>> Start Rows
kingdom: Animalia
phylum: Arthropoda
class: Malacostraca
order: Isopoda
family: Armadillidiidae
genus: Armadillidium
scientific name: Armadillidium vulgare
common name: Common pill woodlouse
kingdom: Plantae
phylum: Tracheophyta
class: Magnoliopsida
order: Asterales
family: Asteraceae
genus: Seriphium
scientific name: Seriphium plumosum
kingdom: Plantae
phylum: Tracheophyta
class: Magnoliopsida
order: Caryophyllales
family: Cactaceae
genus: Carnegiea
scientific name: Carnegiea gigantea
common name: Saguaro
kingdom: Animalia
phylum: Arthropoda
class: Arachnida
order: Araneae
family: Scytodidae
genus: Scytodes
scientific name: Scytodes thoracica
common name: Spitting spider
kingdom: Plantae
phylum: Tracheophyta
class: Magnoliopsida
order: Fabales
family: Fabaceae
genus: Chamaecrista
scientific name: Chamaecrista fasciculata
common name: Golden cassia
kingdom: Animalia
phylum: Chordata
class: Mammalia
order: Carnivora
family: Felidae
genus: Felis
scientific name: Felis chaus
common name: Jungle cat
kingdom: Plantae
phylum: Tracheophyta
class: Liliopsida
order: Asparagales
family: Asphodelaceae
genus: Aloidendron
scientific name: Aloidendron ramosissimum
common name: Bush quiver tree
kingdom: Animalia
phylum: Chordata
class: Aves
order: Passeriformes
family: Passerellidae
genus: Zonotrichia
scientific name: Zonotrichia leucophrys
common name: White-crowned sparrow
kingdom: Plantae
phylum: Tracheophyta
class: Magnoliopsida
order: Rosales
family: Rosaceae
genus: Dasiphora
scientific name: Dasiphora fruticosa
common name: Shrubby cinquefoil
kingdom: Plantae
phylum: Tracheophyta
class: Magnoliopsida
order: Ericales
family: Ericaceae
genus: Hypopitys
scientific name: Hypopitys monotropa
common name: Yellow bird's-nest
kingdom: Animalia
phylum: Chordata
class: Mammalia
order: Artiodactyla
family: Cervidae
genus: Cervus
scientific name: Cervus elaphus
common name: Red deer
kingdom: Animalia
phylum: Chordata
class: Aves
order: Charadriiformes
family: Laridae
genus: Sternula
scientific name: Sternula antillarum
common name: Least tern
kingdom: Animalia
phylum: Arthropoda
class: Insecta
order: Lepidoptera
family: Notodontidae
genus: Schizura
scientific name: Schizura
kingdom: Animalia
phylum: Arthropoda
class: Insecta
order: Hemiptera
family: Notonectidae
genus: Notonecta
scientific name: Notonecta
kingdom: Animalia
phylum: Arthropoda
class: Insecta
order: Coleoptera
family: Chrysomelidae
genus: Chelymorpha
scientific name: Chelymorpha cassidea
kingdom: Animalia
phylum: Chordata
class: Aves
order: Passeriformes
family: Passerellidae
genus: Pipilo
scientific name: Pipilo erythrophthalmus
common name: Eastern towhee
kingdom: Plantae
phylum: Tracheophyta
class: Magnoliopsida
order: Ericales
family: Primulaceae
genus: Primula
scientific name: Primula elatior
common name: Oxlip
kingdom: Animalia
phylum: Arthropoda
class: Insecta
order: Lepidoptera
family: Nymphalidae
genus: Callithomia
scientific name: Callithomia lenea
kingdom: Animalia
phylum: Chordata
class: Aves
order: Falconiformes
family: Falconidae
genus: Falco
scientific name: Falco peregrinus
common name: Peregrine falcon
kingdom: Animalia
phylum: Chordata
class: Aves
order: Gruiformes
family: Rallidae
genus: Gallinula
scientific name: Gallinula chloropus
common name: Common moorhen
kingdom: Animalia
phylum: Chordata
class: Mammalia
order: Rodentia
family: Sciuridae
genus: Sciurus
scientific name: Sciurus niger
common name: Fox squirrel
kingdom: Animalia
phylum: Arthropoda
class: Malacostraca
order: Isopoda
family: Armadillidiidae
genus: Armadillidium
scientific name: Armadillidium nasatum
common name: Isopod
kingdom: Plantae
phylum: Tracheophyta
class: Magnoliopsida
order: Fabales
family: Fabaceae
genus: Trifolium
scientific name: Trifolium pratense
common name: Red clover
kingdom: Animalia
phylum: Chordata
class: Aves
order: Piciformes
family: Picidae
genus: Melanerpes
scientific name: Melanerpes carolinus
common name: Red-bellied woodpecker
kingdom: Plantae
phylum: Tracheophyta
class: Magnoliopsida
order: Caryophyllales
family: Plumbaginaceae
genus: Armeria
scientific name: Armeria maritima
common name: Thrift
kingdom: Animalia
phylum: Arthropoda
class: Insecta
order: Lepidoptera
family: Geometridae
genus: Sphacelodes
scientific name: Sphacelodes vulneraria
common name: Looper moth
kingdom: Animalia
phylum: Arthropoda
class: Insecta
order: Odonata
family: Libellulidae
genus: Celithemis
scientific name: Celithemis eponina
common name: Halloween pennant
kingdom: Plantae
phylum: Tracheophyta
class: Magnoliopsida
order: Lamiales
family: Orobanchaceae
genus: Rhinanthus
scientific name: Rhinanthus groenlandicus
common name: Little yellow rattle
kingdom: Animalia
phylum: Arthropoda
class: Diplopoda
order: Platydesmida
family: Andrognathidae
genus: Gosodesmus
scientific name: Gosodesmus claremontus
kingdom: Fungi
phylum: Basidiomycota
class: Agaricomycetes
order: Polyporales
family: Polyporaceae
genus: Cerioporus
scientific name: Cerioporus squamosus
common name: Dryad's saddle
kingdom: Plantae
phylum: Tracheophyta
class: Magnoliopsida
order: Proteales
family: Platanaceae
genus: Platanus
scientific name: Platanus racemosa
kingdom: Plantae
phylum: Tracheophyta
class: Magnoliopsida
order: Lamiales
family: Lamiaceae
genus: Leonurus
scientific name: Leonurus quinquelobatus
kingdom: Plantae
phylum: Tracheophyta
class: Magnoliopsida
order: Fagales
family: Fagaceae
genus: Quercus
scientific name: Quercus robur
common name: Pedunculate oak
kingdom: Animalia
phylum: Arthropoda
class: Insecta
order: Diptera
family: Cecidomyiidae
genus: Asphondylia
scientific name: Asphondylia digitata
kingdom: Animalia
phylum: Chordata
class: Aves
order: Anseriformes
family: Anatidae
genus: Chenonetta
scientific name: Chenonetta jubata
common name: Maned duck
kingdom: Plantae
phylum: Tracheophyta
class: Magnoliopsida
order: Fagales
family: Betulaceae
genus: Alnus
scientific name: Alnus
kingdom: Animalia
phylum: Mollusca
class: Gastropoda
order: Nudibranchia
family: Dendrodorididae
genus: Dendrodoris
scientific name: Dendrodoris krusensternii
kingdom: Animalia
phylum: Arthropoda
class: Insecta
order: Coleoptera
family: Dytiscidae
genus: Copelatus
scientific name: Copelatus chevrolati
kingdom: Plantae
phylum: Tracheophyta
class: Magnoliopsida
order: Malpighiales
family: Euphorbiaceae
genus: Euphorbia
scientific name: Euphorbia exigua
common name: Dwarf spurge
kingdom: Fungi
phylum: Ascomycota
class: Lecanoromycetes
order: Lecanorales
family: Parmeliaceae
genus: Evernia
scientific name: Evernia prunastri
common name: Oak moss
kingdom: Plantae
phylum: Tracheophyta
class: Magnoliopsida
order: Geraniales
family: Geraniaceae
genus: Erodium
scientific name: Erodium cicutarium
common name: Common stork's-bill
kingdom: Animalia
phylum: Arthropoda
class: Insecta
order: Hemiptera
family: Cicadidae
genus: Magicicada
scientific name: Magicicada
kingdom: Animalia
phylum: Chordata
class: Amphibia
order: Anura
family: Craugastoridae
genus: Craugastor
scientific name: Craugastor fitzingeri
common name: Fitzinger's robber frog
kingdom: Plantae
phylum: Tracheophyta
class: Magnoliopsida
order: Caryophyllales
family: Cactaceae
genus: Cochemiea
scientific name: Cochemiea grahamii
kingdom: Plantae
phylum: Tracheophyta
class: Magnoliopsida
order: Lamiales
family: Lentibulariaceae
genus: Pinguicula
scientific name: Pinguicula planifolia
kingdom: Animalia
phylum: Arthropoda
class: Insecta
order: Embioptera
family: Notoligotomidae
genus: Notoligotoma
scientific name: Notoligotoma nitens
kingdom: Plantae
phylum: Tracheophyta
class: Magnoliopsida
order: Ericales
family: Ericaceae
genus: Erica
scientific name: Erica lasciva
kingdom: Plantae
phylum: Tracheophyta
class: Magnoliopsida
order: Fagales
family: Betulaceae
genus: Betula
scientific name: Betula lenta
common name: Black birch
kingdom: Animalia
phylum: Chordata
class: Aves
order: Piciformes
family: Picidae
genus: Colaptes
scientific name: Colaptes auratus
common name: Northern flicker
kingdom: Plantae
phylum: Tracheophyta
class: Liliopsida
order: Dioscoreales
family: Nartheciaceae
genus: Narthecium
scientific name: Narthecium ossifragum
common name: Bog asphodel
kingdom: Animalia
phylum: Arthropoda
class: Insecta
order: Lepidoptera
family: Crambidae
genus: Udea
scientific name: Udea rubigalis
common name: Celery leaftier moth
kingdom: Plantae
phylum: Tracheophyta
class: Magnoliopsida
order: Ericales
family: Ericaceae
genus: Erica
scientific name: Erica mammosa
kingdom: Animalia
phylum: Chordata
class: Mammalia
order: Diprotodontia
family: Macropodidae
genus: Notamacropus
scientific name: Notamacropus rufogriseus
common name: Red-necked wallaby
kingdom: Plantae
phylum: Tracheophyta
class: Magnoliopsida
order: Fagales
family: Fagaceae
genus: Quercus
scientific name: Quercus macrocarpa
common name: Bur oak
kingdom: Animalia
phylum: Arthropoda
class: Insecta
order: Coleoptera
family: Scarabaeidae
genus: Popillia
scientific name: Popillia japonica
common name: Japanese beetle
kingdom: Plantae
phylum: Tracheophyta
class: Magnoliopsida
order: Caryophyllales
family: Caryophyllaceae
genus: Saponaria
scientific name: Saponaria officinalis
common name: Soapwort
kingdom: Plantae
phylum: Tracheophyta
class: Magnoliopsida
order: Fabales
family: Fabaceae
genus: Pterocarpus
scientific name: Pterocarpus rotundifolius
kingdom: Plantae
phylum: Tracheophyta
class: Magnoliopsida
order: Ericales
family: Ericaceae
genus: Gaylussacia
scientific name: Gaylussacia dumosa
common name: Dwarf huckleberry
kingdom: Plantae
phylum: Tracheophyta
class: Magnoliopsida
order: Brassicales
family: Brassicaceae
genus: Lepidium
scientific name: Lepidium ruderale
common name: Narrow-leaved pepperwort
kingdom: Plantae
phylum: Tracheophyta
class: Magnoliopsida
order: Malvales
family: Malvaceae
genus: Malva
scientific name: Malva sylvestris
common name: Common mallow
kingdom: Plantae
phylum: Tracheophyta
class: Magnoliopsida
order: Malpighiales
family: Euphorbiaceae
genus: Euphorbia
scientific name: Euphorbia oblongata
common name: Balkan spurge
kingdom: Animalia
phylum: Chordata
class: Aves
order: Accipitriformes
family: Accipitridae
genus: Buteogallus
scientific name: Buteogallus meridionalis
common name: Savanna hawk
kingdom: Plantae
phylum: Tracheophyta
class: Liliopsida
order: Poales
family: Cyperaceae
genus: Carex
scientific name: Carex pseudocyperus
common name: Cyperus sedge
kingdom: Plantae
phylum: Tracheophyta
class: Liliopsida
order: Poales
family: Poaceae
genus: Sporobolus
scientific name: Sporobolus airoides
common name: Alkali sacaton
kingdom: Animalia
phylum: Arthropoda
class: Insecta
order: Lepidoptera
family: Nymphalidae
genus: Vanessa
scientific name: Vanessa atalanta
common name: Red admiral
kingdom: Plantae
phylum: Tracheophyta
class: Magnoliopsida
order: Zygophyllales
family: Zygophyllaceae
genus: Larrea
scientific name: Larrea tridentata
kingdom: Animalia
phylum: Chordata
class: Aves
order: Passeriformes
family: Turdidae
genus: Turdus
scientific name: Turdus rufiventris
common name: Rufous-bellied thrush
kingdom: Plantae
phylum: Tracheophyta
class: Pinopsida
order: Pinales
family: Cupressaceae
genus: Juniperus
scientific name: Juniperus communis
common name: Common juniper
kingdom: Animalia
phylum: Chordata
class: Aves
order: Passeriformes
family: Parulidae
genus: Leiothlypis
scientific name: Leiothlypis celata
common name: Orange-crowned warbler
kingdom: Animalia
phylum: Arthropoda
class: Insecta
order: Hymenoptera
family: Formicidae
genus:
>> End Rows
What you are asked to do:
Return the lines from the line containing "family: Scytodidae" through the line containing "common name: Golden cassia", both included, copying each one exactly.

Result of this task:
family: Scytodidae
genus: Scytodes
scientific name: Scytodes thoracica
common name: Spitting spider
kingdom: Plantae
phylum: Tracheophyta
class: Magnoliopsida
order: Fabales
family: Fabaceae
genus: Chamaecrista
scientific name: Chamaecrista fasciculata
common name: Golden cassia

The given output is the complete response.